The stock market sank on Wednesday, giving up early gains after the Federal Reserve left interest rates unchanged and signaled its willingness to wait on further rate increases while also remaining patient before considering moves in the opposite direction. Investors have increasingly watched for signs that monetary easing might be coming soon, with the Trump administration calling for massive rate cuts to stimulate economic growth. Even though major benchmarks finished lower, some stocks showed sharp gains. Royal Caribbean Cruises (RCL 3.17%), Enphase Energy (ENPH 0.83%), and Nu Skin Enterprises (NUS 2.98%) were among the top performers. Here's why they did so well.
Royal Caribbean sails higher
Shares of Royal Caribbean Cruises finished higher by almost 7% after the cruise ship operator reported its first-quarter financial results. The company said that adjusted net income jumped more than 18% from year-ago levels, driven higher by strong demand and effective cost-control measures. Joint ventures between Royal Caribbean and key partners also performed well, and the cruise specialist said that it's seeing record bookings both in terms of volume and rates. Even with a recent shipyard incident weighing on the bottom line, Royal Caribbean boosted its full-year earnings outlook, and shareholders hope that its optimistic expectations for continued traveler demand prove to be correct.
Enphase powers up
Enphase Energy saw its stock jump 29% after the maker of microinverters for solar power systems announced favorable results in its first-quarter financial report. Revenue soared 43% from year-earlier levels, as Enphase shipped more than 976,000 microinverters despite facing component shortages. The company pointed to its efforts to build partnerships with solar panel manufacturers and installers and work more closely with end users as having helped it build up its business, and Enphase offered encouraging guidance for the second quarter as well. Solar energy has seen its ups and downs, but Enphase is squarely in the driver's seat when it comes to profiting in the industry.

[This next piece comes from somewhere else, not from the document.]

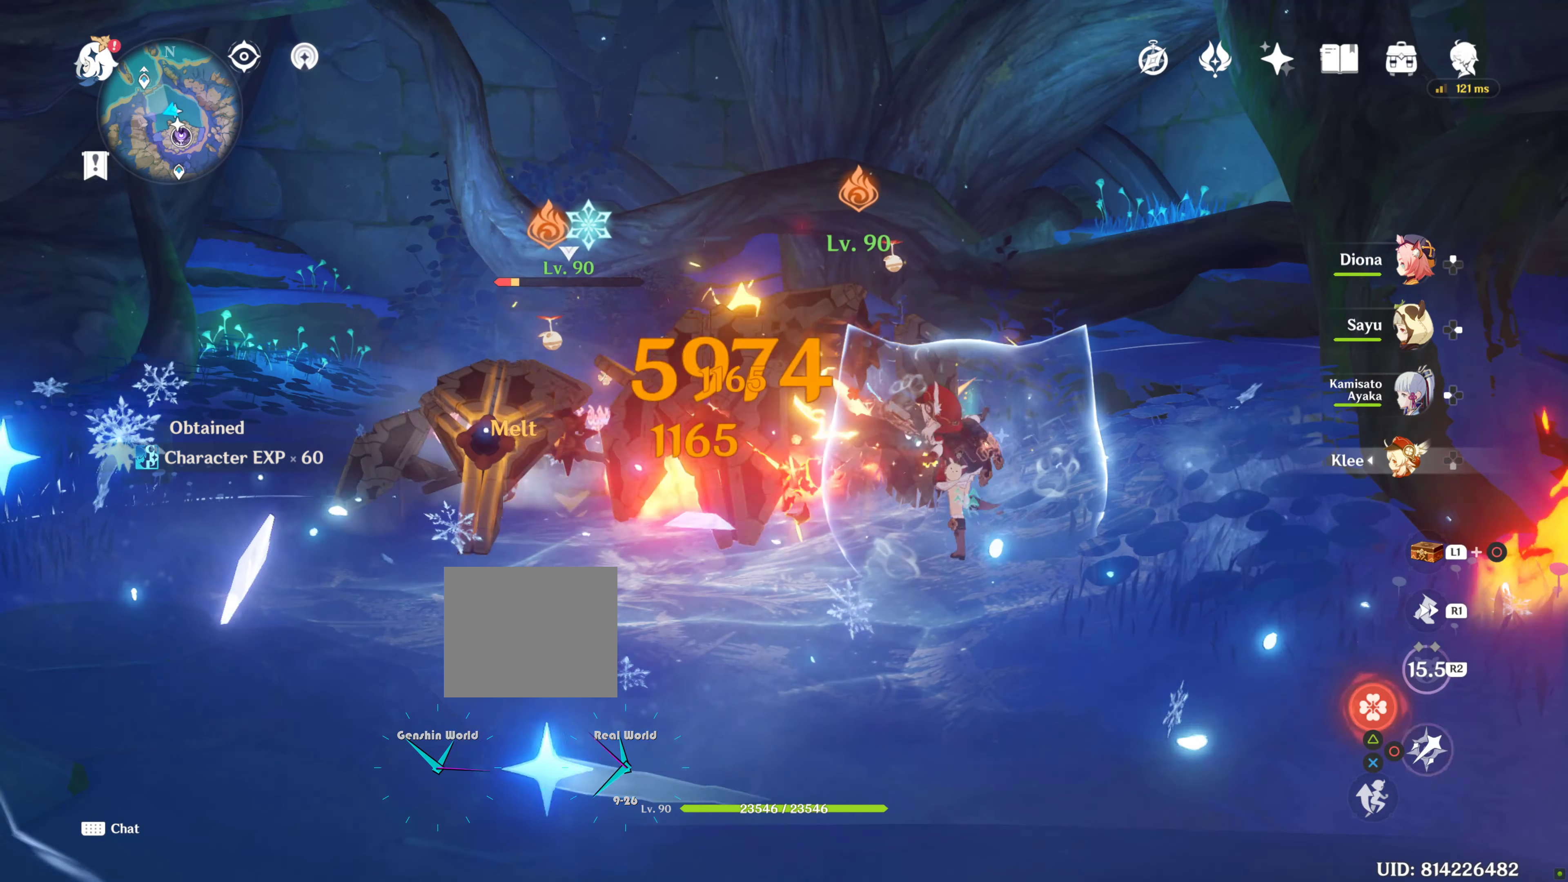
{"buttons": ["CIRCLE"], "left_stick": "center", "right_stick": "center", "events": [[50, "CIRCLE", "down"]]}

Nu Skin announces smooth results
Finally, shares of Nu Skin Enterprises gained nearly 27%. The beauty and wellness product distributor said that revenue in the first quarter of 2019 rose 1% from year-ago levels, with foreign currency impacts costing the company 6 percentage points of growth. Yet earnings per share jumped 20% over the same period, and CEO Ritch Wood pointed to particularly strong expansion in China as having helped the overall business. Despite facing ongoing pressure from adverse currency moves, Nu Skin still projects it will see a solid recovery toward the second half of 2019 to produce full-year sales gains in the 3% to 5% range, and investors like the prospects for accelerating growth heading into 2020.